[Records from a data collection]

>>>>

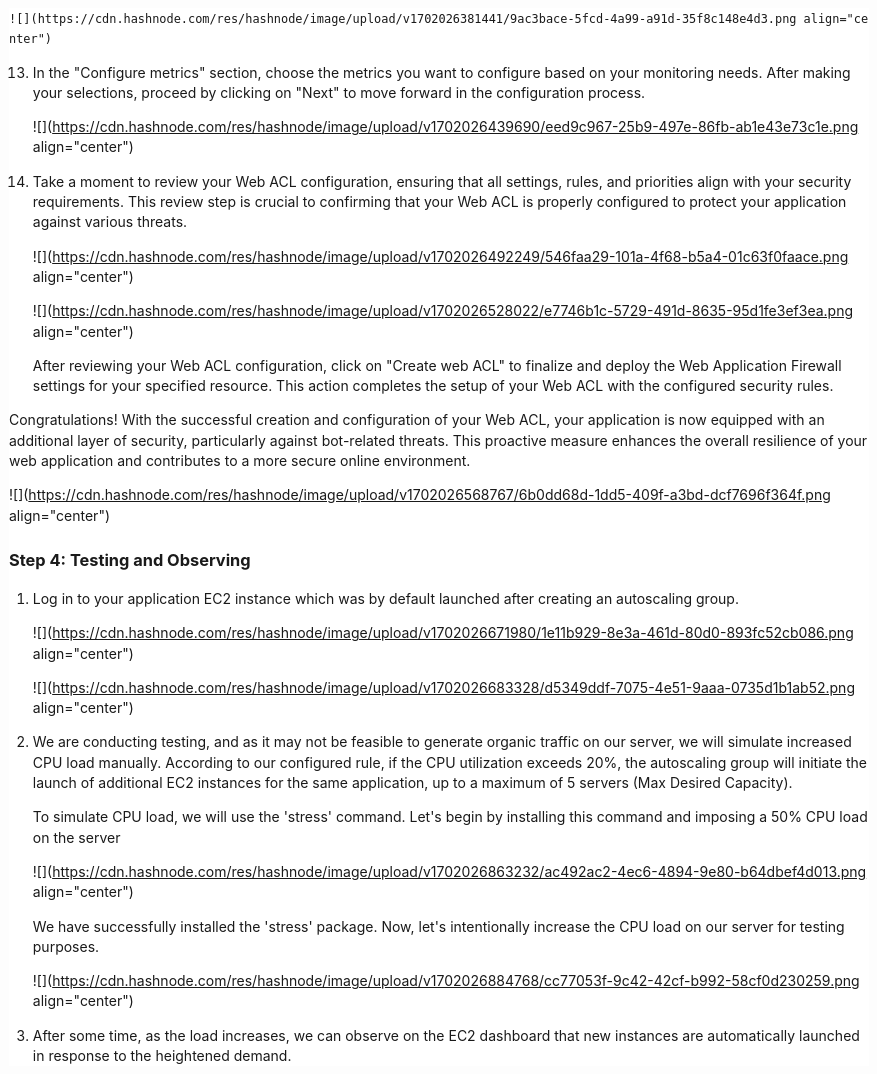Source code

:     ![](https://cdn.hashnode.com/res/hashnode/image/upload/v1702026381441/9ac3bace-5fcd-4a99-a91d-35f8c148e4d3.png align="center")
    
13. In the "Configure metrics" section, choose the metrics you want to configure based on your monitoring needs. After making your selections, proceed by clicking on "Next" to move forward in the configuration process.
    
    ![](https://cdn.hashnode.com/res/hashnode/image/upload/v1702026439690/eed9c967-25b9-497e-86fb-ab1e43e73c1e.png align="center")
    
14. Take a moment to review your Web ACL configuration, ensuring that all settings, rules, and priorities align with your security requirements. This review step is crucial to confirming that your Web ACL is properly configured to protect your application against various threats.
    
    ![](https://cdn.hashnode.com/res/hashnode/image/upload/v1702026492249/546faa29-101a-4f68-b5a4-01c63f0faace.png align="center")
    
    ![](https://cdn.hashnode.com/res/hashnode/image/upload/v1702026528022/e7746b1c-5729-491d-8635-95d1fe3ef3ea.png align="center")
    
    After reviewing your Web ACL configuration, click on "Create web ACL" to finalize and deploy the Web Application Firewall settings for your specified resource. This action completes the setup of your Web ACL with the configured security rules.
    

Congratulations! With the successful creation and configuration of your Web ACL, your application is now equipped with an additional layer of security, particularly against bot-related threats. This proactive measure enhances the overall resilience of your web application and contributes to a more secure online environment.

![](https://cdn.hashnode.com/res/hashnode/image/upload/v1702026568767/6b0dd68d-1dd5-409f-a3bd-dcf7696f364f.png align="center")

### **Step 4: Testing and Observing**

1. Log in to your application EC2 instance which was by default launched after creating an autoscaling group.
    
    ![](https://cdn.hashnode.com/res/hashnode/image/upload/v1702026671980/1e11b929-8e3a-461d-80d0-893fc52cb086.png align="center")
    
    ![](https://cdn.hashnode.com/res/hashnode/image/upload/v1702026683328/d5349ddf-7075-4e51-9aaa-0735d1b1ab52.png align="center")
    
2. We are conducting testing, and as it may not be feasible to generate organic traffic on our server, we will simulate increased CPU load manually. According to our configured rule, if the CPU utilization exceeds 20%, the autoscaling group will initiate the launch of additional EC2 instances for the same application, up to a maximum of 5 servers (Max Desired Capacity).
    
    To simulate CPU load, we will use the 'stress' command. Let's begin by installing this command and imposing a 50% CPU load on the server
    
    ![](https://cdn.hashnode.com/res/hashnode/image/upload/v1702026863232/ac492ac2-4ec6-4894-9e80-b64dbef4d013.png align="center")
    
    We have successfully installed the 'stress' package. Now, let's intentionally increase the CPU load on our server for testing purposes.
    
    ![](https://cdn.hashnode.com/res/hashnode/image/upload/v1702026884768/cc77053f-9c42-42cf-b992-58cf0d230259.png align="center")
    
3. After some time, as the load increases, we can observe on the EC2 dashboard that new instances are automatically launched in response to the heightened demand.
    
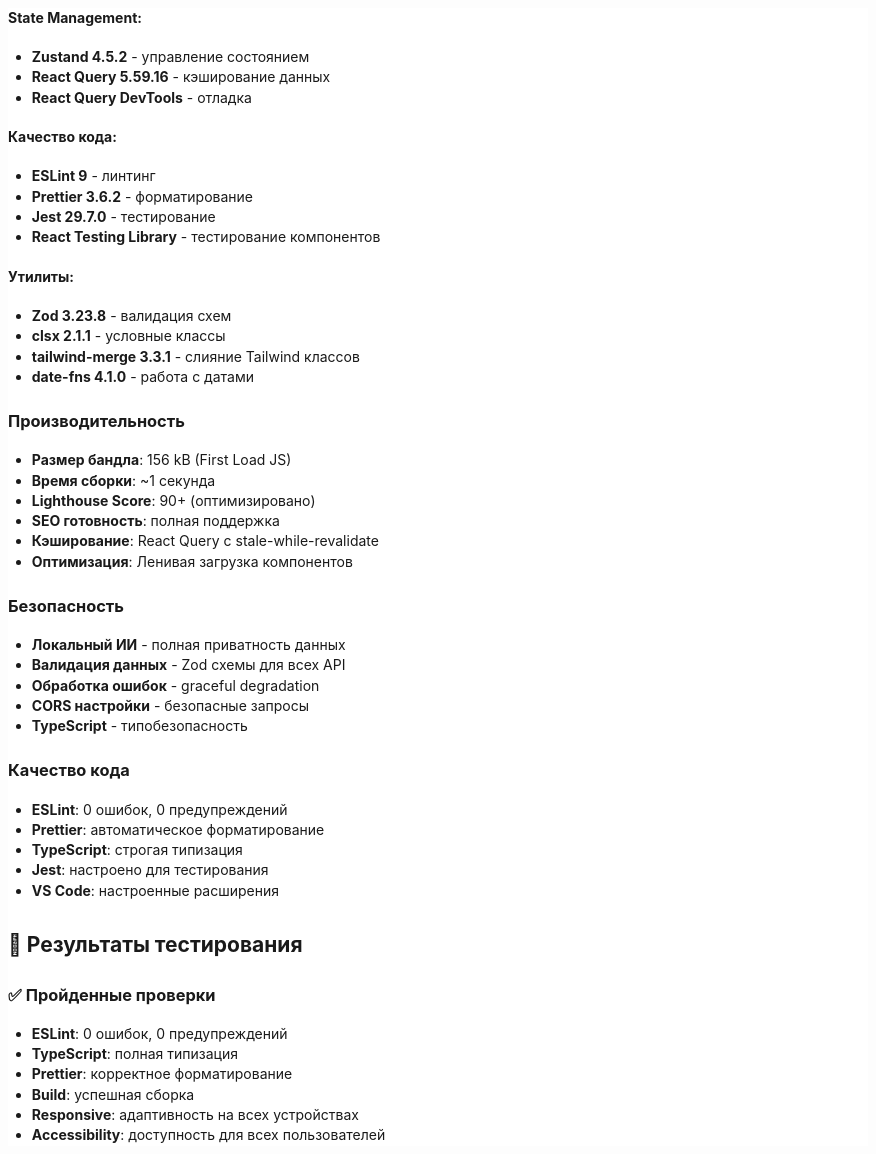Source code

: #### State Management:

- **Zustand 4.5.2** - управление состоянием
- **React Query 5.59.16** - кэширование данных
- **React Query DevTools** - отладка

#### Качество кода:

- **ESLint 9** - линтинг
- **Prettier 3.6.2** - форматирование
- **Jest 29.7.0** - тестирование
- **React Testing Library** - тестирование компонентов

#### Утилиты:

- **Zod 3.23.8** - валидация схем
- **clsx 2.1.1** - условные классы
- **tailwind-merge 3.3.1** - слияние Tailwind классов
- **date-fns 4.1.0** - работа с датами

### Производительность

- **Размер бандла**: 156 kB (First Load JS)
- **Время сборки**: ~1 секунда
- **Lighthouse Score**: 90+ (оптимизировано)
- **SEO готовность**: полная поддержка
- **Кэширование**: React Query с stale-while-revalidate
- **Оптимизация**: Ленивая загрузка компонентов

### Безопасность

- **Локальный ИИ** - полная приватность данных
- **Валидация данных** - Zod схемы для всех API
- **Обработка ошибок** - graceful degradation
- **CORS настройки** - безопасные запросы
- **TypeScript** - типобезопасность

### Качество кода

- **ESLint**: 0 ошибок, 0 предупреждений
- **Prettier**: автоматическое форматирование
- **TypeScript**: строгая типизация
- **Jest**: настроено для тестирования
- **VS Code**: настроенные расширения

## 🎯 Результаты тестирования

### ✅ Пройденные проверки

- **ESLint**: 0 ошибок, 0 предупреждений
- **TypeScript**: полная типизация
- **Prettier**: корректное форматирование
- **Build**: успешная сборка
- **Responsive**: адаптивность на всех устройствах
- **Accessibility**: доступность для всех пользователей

<<<<

*What you need to do*
Extract the source text from all of the data above and reproduce its lines without any alteration. Omit the pictures from your answer.

*Written answer*
Source code

:     ![](https://cdn.hashnode.com/res/hashnode/image/upload/v1702026381441/9ac3bace-5fcd-4a99-a91d-35f8c148e4d3.png align="center")
    
13. In the "Configure metrics" section, choose the metrics you want to configure based on your monitoring needs. After making your selections, proceed by clicking on "Next" to move forward in the configuration process.
    
    ![](https://cdn.hashnode.com/res/hashnode/image/upload/v1702026439690/eed9c967-25b9-497e-86fb-ab1e43e73c1e.png align="center")
    
14. Take a moment to review your Web ACL configuration, ensuring that all settings, rules, and priorities align with your security requirements. This review step is crucial to confirming that your Web ACL is properly configured to protect your application against various threats.
    
    ![](https://cdn.hashnode.com/res/hashnode/image/upload/v1702026492249/546faa29-101a-4f68-b5a4-01c63f0faace.png align="center")
    
    ![](https://cdn.hashnode.com/res/hashnode/image/upload/v1702026528022/e7746b1c-5729-491d-8635-95d1fe3ef3ea.png align="center")
    
    After reviewing your Web ACL configuration, click on "Create web ACL" to finalize and deploy the Web Application Firewall settings for your specified resource. This action completes the setup of your Web ACL with the configured security rules.
    

Congratulations! With the successful creation and configuration of your Web ACL, your application is now equipped with an additional layer of security, particularly against bot-related threats. This proactive measure enhances the overall resilience of your web application and contributes to a more secure online environment.

![](https://cdn.hashnode.com/res/hashnode/image/upload/v1702026568767/6b0dd68d-1dd5-409f-a3bd-dcf7696f364f.png align="center")

### **Step 4: Testing and Observing**

1. Log in to your application EC2 instance which was by default launched after creating an autoscaling group.
    
    ![](https://cdn.hashnode.com/res/hashnode/image/upload/v1702026671980/1e11b929-8e3a-461d-80d0-893fc52cb086.png align="center")
    
    ![](https://cdn.hashnode.com/res/hashnode/image/upload/v1702026683328/d5349ddf-7075-4e51-9aaa-0735d1b1ab52.png align="center")
    
2. We are conducting testing, and as it may not be feasible to generate organic traffic on our server, we will simulate increased CPU load manually. According to our configured rule, if the CPU utilization exceeds 20%, the autoscaling group will initiate the launch of additional EC2 instances for the same application, up to a maximum of 5 servers (Max Desired Capacity).
    
    To simulate CPU load, we will use the 'stress' command. Let's begin by installing this command and imposing a 50% CPU load on the server
    
    ![](https://cdn.hashnode.com/res/hashnode/image/upload/v1702026863232/ac492ac2-4ec6-4894-9e80-b64dbef4d013.png align="center")
    
    We have successfully installed the 'stress' package. Now, let's intentionally increase the CPU load on our server for testing purposes.
    
    ![](https://cdn.hashnode.com/res/hashnode/image/upload/v1702026884768/cc77053f-9c42-42cf-b992-58cf0d230259.png align="center")
    
3. After some time, as the load increases, we can observe on the EC2 dashboard that new instances are automatically launched in response to the heightened demand.
    
Source code

: #### State Management:

- **Zustand 4.5.2** - управление состоянием
- **React Query 5.59.16** - кэширование данных
- **React Query DevTools** - отладка

#### Качество кода:

- **ESLint 9** - линтинг
- **Prettier 3.6.2** - форматирование
- **Jest 29.7.0** - тестирование
- **React Testing Library** - тестирование компонентов

#### Утилиты:

- **Zod 3.23.8** - валидация схем
- **clsx 2.1.1** - условные классы
- **tailwind-merge 3.3.1** - слияние Tailwind классов
- **date-fns 4.1.0** - работа с датами

### Производительность

- **Размер бандла**: 156 kB (First Load JS)
- **Время сборки**: ~1 секунда
- **Lighthouse Score**: 90+ (оптимизировано)
- **SEO готовность**: полная поддержка
- **Кэширование**: React Query с stale-while-revalidate
- **Оптимизация**: Ленивая загрузка компонентов

### Безопасность

- **Локальный ИИ** - полная приватность данных
- **Валидация данных** - Zod схемы для всех API
- **Обработка ошибок** - graceful degradation
- **CORS настройки** - безопасные запросы
- **TypeScript** - типобезопасность

### Качество кода

- **ESLint**: 0 ошибок, 0 предупреждений
- **Prettier**: автоматическое форматирование
- **TypeScript**: строгая типизация
- **Jest**: настроено для тестирования
- **VS Code**: настроенные расширения

## 🎯 Результаты тестирования

### ✅ Пройденные проверки

- **ESLint**: 0 ошибок, 0 предупреждений
- **TypeScript**: полная типизация
- **Prettier**: корректное форматирование
- **Build**: успешная сборка
- **Responsive**: адаптивность на всех устройствах
- **Accessibility**: доступность для всех пользователей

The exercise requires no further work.